Acts of God

It was 10 at night and pouring rain when one of my best trees -- a ramrod-straight black walnut -- twisted out of the ground and fell across the road and nearly onto a sweet, old couple's home. The only thing holding off that prospect was their giant maple and another of my healthiest trees, a hackberry. You may remember that things have been quite soggy around here. Couple that with some very strong winds -- and the fact that my neighbor replaced much of the soil on his side of the trees with pavement and gravel -- and you have the perfect recipe for disaster. Sadly, that neighbor never realized that the placement of his driveway could have contributed to the extreme soil erosion on his side of the tree. People seldom consider the needs of city-dwelling trees, but I wish they would.

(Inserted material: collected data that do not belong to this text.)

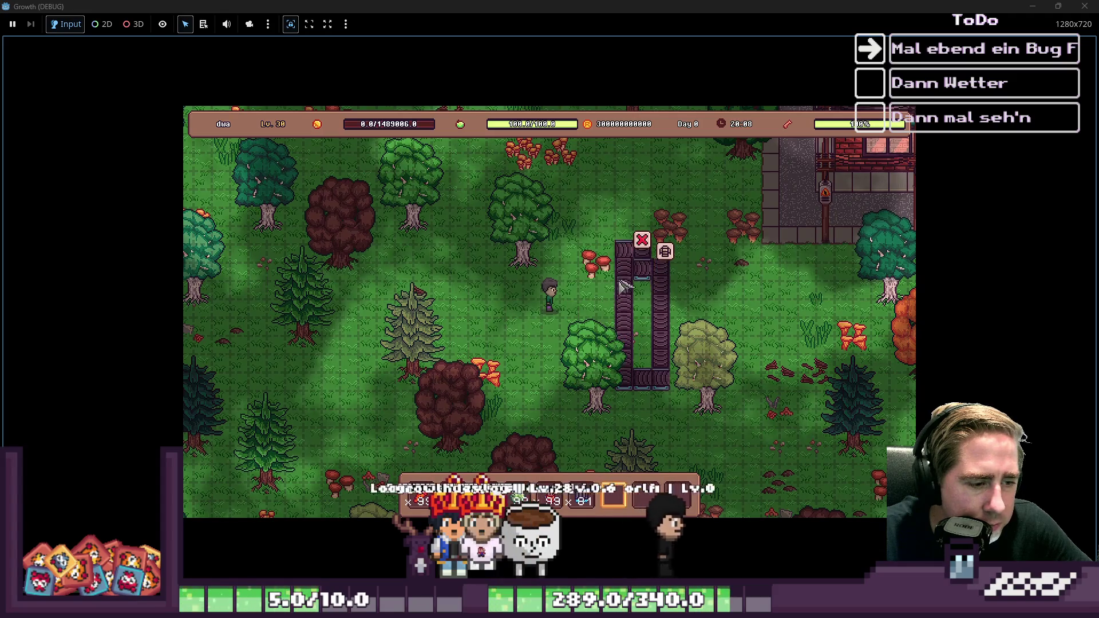
right_click(642, 252)
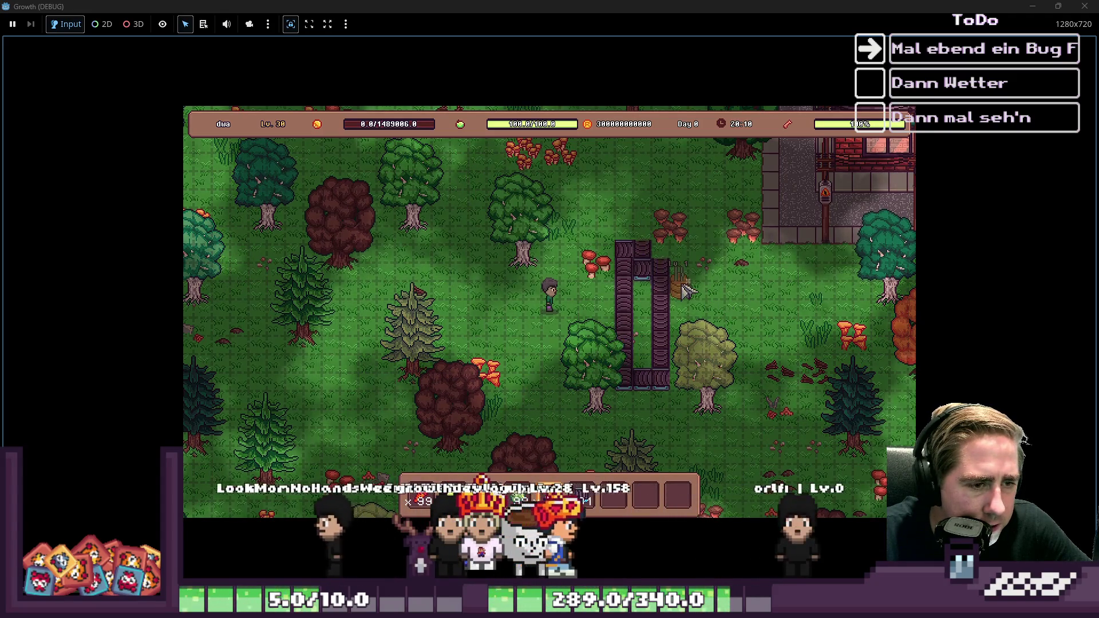
left_click_drag(688, 288, 686, 311)
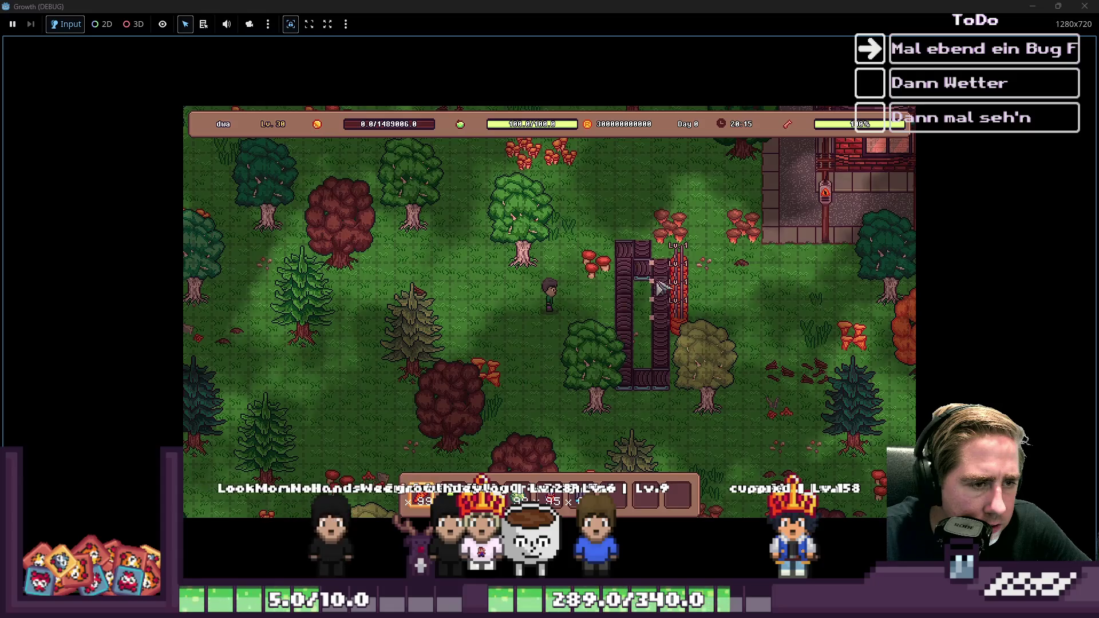
Load the Cidery, then go to the end of the crashing animate_conveyor_belt_item function
left_click(700, 275)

In all, nearly a dozen mature trees delineate the perimeter of my little homestead. That was partly what drew me to the property in the first place. Besides the black walnuts and that hackberry, there are tulip poplars, sundry maples, and a locust which flings large, reddish pods all over the yard. In general, trees are essential to any well-planned landscape, and, provided they don't shade out one's only available garden plot, they are particularly prized by organic gardeners like me. That's because their fallen leaves, stray limbs, and even those weird pods make fantastic fodder for the compost heap. I chip up the carbon-rich matter and mix it in to help balance out my household's nitrogen-heavy kitchen scraps. Less labor-intensive but just as effective, "lasagna" gardening makes great use of dead leaves, maple tree seed "helicopters," sweet gum balls, pinecones, and more.

All that makes losing those trees extra painful for me. Thankfully, although they came close, at least the walnut and hackberry didn't crash into the neighbors' place. But they did clobber my black raspberry hedgerow, and they left an incredible gap in my landscape. Unfortunately, it will be a long, long time before their replacements reach the former trees' impressive size.